Here’s The History Of White Canes & Their Legislation
Ever wonder who invented white canes and how they were developed?
White canes are mobility devices for the visually impaired. There are five common types of white canes, each with a specialized use.
Canes and staffs have been used throughout history as mobility and travelling aids for the blind and elderly to find obstacles in the way. The white cane is an improvement on this, for the visually impaired.
The Invention Process
White canes specifically for the visually impaired became popular after the First World War.
James Biggs is credited for inventing one of the first white canes in 1921. After being blinded in an accident, James Biggs painted his cane white to be more visible to motorists.
About ten years later James Biggs’s cane design was formalized by Guilly d’Herbemont. On February 7th, 1931, Guilly d’Herbemont symbolically gave two white canes to blind people while in the presence of several French ministers.
This formalization of the white cane spurred 5000 white canes to be sent to blind French citizens and veterans from the First World War.
Another person credited with formalizing the use of white canes was George A. Bonham. In 1930, Mr. Bonham observed a blind man trying to cross the street with great difficulty, as motorists couldn’t see his black walking cane.
George A. Bonham worked with the Lions Club International and together they came up with the idea to paint the cane white. The next year, Lions Club International started a program to promote the safety benefits of using white canes.

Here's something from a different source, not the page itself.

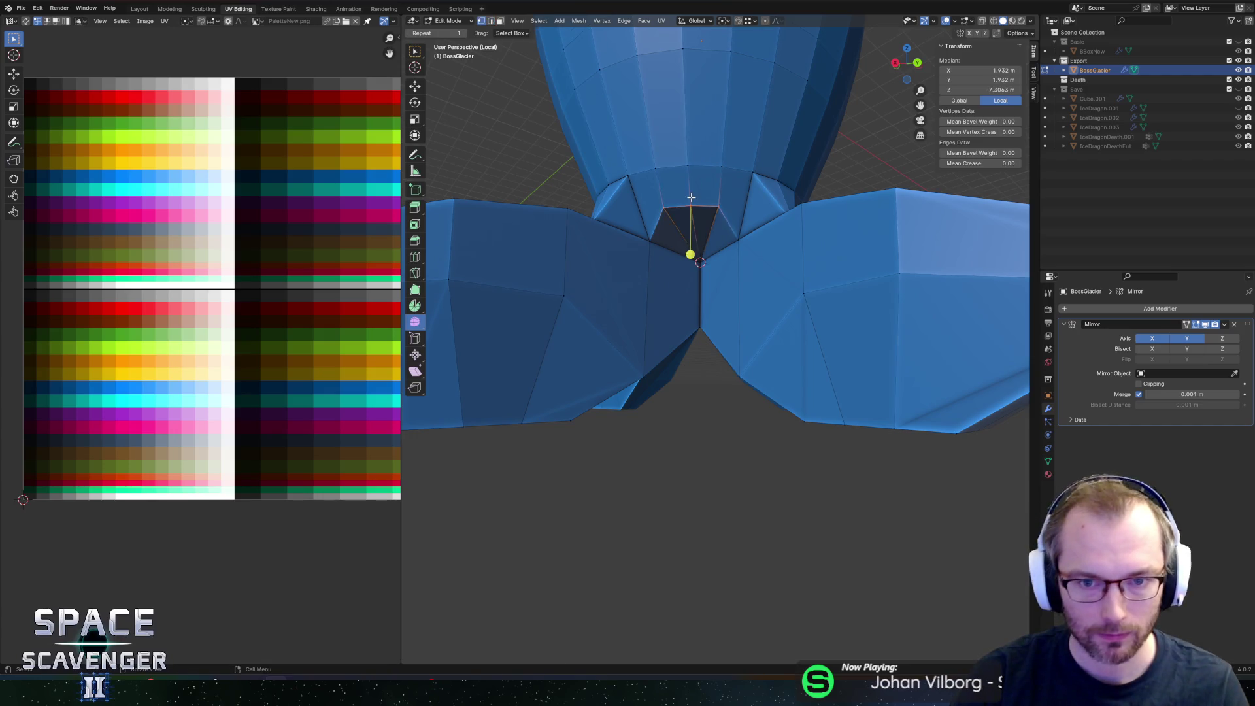
pyautogui.press('g')
pyautogui.press('g')
pyautogui.click(693, 189)
pyautogui.moveTo(672, 210); pyautogui.dragTo(692, 295, button='middle')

With veterans returning home after the Second World War, a need was created to improve how white canes were used.
Richard E. Hoover, a veteran rehabilitation specialist, is credited for developing the technique for using white canes.
The idea of the “Hoover” method is to swing the cane back and forth in front of your feet, starting in the center of your body.
Richard E. Hoover came up with this technique after spending a week blindfolded to see the difficulties blind people face.
The idea of the “Hoover” method is to swing the cane back and forth in front of your feet, starting in the center of your body. This technique worked well, but the canes had to be made longer for it to be effective.
As you can see, one single person didn’t invent the white cane. Starting in 1921, the white cane developed over time to become the popular visual aid that it is today.
History of White Cane legislation
White canes are acknowledged as a symbol of blindness, but not many people know the legislation and benefits they afford their users.
The first laws surrounding white canes were passed in 1930 in Peoria, Illinois.
This legislation granted blind pedestrians the right of way and protection against motorists while carrying a white cane.
During the early 1960’s, many organizations supporting the advocacy of blind people declared October 15th as national white cane safety day. This collective agreement brought much-sought attention to the organized blind movement and use of the white cane.
On October 5, 1964, Congress passed bill HR 753, which sanctioned the President of the United States to dedicate October 15th of every year to honouring this cane.
Within hours of the bill being passed, President Lyndon B. Johnson officially declared October 15th as national “White Cane Safety Day”.
This type of cane has an important place in human history. They have given independence to people with visual impairments and sovereignty over their own life.
White canes are the most cost-effective solution for visual impairments. Seeing eye dogs and visual aids are not affordable for everyone. White canes are an affordable and practical solution that continue to provide the visually impaired with sovereignty over their lives.